Business analysts and their enablers are a fascinating bunch, to generalize extravagantly. In your first two minutes with one, you might recognize the tiny sparks of brilliance on an otherwise ordinary appearance. Keep watching, and you might see those sparks ignite nearby fuel.
Look again, and your analysts again appear ordinary. They want what everyone else wants: to do the work they do best, and without interruption, hassle, or undue tedium. And when they succeed, they really don’t mind recognition. Some might even crave rock star status.
Naturally, such people find their way into highly skilled, well paid crafts like data analysis.

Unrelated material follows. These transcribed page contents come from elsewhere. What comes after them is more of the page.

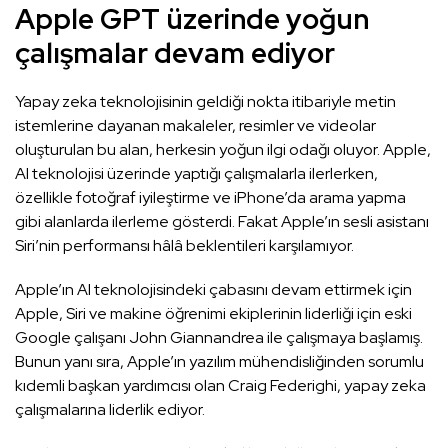
Apple GPT üzerinde yoğun
çalışmalar devam ediyor
Yapay zeka teknolojisinin geldiği nokta itibariyle metin
istemlerine dayanan makaleler, resimler ve videolar
oluşturulan bu alan, herkesin yoğun ilgi odağı oluyor. Apple,
AI teknolojisi üzerinde yaptığı çalışmalarla ilerlerken,
özellikle fotoğraf iyileştirme ve iPhone’da arama yapma
gibi alanlarda ilerleme gösterdi. Fakat Apple’ın sesli asistanı
Siri’nin performansı hâlâ beklentileri karşılamıyor.
Apple’ın AI teknolojisindeki çabasını devam ettirmek için
Apple, Siri ve makine öğrenimi ekiplerinin liderliği için eski
Google çalışanı John Giannandrea ile çalışmaya başlamış.
Bunun yanı sıra, Apple’ın yazılım mühendisliğinden sorumlu
kıdemli başkan yardımcısı olan Craig Federighi, yapay zeka
çalışmalarına liderlik ediyor.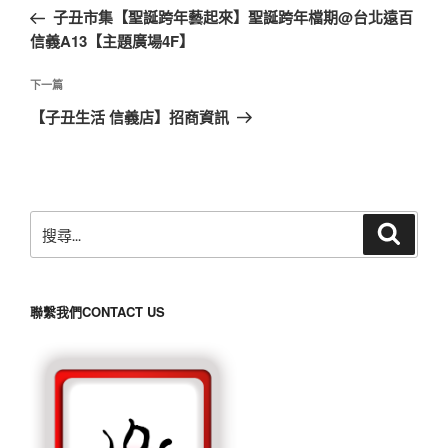
章
一
子丑市集【聖誕跨年藝起來】聖誕跨年檔期@台北遠百
導
篇
信義A13【主題廣場4F】
覽
文
章
下
下一篇
一
【子丑生活 信義店】招商資訊
篇
文
章
搜
搜
尋
尋
關
鍵
聯繫我們CONTACT US
字: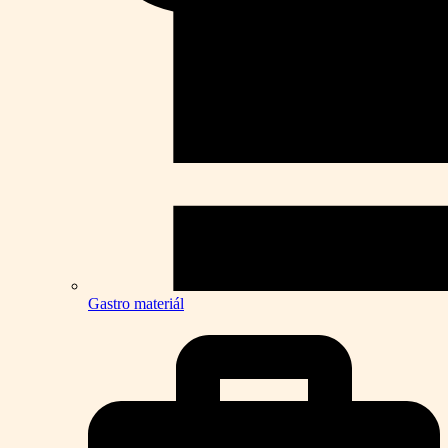
Gastro materiál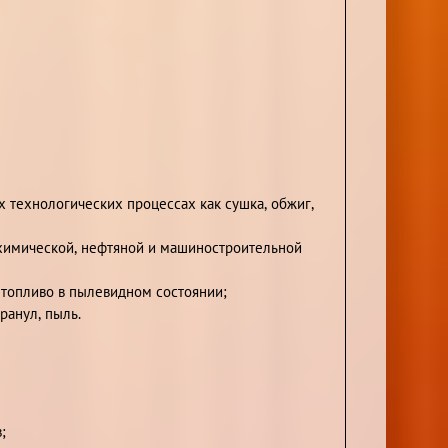
 технологических процессах как сушка, обжиг,
 химической, нефтяной и машиностроительной
 топливо в пылевидном состоянии;
ранул, пыль.
;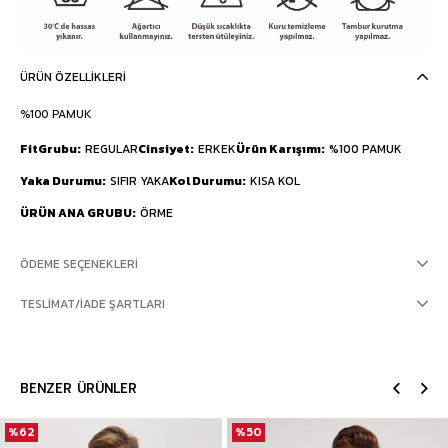
ÜRÜN ÖZELLIKLERI
%100 PAMUK
FitGrubu
REGULAR
Cinsiyet
ERKEK
Ürün Karışımı
%100 PAMUK
Yaka Durumu
SIFIR YAKA
Kol Durumu
KISA KOL
ÜRÜN ANA GRUBU
ÖRME
ÖDEME SEÇENEKLERI
TESLIMAT/İADE ŞARTLARI
BENZER ÜRÜNLER
%62
%50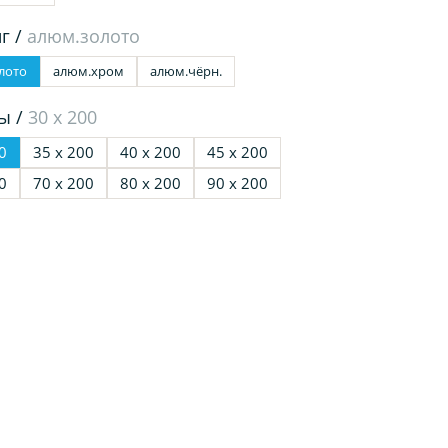
г /
алюм.золото
лото
алюм.хром
алюм.чёрн.
ы /
30 х 200
0
35 х 200
40 х 200
45 х 200
0
70 х 200
80 х 200
90 х 200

Recently, my posts on business analysts caught the eye of Steve Sarsfield, Vertica director of product marketing. [1] He wanted to revive the Vertica Analytics Platform story — which is sometimes drowned out by that shiny new thing, Hadoop.

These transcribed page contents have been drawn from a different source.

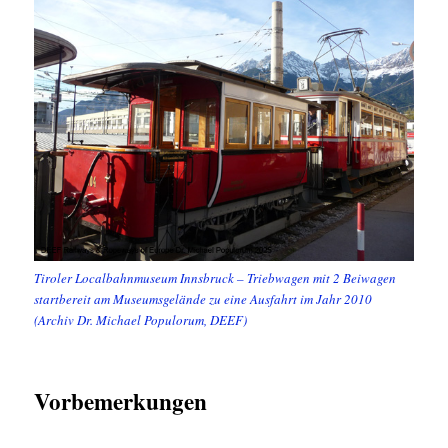
Tiroler Localbahnmuseum Innsbruck – Triebwagen mit 2 Beiwagen
startbereit am Museumsgelände zu eine Ausfahrt im Jahr 2010
(Archiv Dr. Michael Populorum, DEEF)
Vorbemerkungen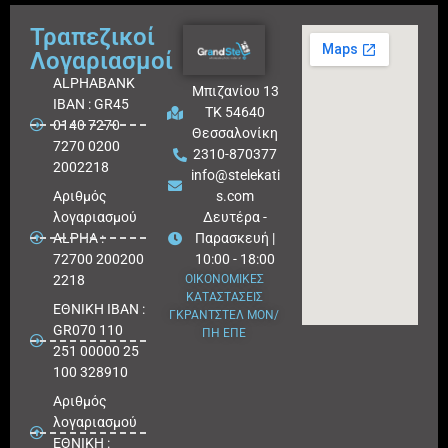
Τραπεζικοί
Λογαριασμοί
ALPHABANK
Μπιζανίου 13
IBAN : GR45
ΤΚ 54640
0140 7270
Θεσσαλονίκη
7270 0200
2310-870377
2002218
info@stelekati
Aριθμός
s.com
λογαριασμού
Δευτέρα -
ALPHA :
Παρασκευή |
72700 200200
10:00 - 18:00
2218
ΟΙΚΟΝΟΜΙΚΕΣ
ΚΑΤΑΣΤΑΣΕΙΣ
ΕΘΝΙΚΗ ΙΒΑΝ :
ΓΚΡΑΝΤΣΤΕΛ ΜΟΝ/
GR070 110
ΠΗ ΕΠΕ
251 00000 25
100 328910
Αριθμός
λογαριασμού
ΕΘΝΙΚΗ :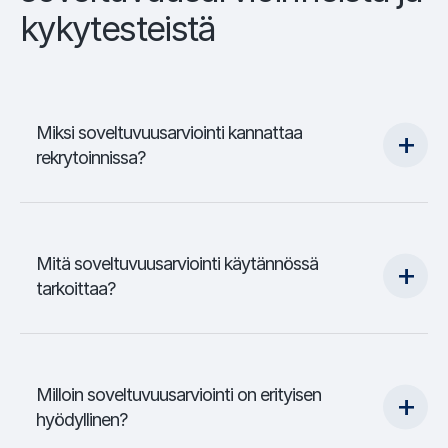
kykytesteistä
Miksi soveltuvuusarviointi kannattaa
rekrytoinnissa?
Mitä soveltuvuusarviointi käytännössä
tarkoittaa?
Milloin soveltuvuusarviointi on erityisen
hyödyllinen?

We knew the Vertica story would be best told in the stories of current users. So I turned to Vertica users I knew, and he turned to his customers.
Talking to those who go elbow deep into data speak with a gravity that I find satisfying. I heard the hard, up to date facts of brutish data volumes. When a load arrives from a client, where do you put it all? How do you cope with slow processing other than to push the “go” button and say goodnight? When you need a tweak, where’s your DBA? Your work starts and stops, you invent workarounds, and you make do.

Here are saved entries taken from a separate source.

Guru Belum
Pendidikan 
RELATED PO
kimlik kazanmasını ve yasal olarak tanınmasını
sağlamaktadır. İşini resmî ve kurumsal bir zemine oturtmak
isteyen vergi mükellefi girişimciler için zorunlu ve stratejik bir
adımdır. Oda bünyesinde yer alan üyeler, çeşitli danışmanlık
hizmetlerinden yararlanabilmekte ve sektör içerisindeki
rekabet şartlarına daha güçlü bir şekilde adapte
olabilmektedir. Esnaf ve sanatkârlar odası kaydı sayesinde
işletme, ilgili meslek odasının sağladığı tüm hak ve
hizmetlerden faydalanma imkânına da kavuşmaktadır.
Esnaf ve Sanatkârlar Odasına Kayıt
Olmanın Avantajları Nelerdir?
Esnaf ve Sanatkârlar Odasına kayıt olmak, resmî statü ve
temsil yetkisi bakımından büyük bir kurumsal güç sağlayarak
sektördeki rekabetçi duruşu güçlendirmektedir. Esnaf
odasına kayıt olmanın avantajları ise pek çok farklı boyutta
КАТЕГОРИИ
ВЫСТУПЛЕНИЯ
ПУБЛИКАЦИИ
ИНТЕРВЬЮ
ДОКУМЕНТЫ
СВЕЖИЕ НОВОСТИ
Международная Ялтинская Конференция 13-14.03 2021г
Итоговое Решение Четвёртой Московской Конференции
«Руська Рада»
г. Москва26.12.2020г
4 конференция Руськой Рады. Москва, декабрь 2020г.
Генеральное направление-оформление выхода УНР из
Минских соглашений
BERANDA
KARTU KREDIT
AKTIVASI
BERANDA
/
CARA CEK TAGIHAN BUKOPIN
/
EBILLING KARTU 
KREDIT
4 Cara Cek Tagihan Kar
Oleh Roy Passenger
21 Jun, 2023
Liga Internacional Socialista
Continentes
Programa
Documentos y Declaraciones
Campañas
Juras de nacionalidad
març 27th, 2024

The Vertica analytic database users I heard from showed that such a tool has been there all the time — which surprises some people. One story, which I used in the whitepaper, illustrated the exactly that kind of surprise.
The story goes that a Vertica sales rep was presenting an update at a customer site, and he mentioned a built in analytical function. Perhaps it was time series, or geo-spatial, or machine learning. No one quite remembers what. The rep does remember, though, a reaction from the back of the room: Two data analysts, listening intently, turn each other and slapped high fives.